▸ **WHAT IS REQUIRED**
Reproduce verbatim the lines from the one containing "Notre société" through the one containing "Produits pour", including both of those lines.

(Page images and extracted text)
# # #
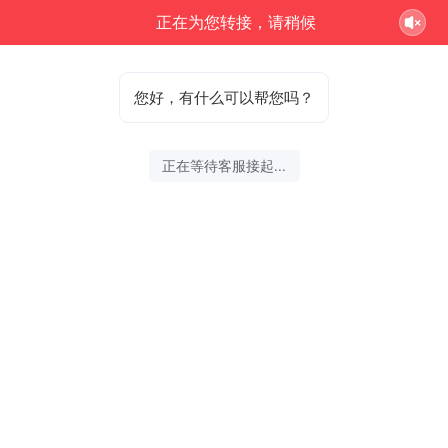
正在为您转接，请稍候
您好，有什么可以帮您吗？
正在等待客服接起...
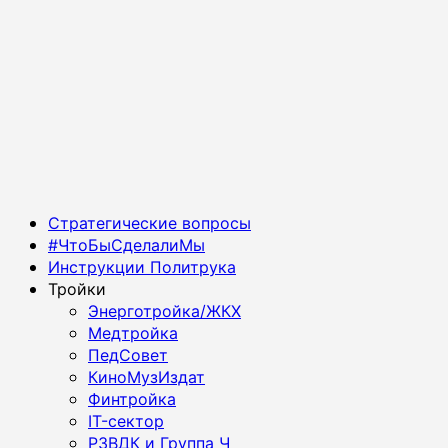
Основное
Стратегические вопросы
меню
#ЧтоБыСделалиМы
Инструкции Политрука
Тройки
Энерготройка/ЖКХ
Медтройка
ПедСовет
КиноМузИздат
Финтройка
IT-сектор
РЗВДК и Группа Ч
# # #
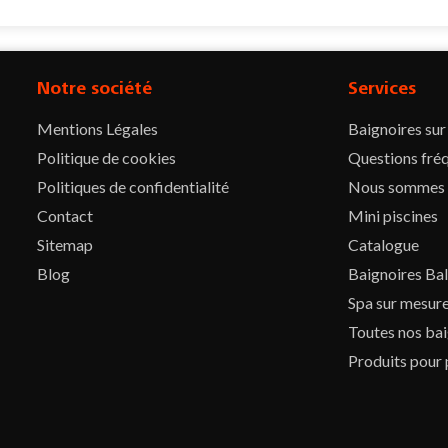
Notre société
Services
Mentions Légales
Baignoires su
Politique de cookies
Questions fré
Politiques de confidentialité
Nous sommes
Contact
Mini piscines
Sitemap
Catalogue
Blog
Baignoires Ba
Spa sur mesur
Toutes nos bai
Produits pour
# # #
▸ **OUTPUT OF THE TASK**
Notre société
Services
Mentions Légales
Baignoires su
Politique de cookies
Questions fré
Politiques de confidentialité
Nous sommes
Contact
Mini piscines
Sitemap
Catalogue
Blog
Baignoires Ba
Spa sur mesur
Toutes nos bai
Produits pour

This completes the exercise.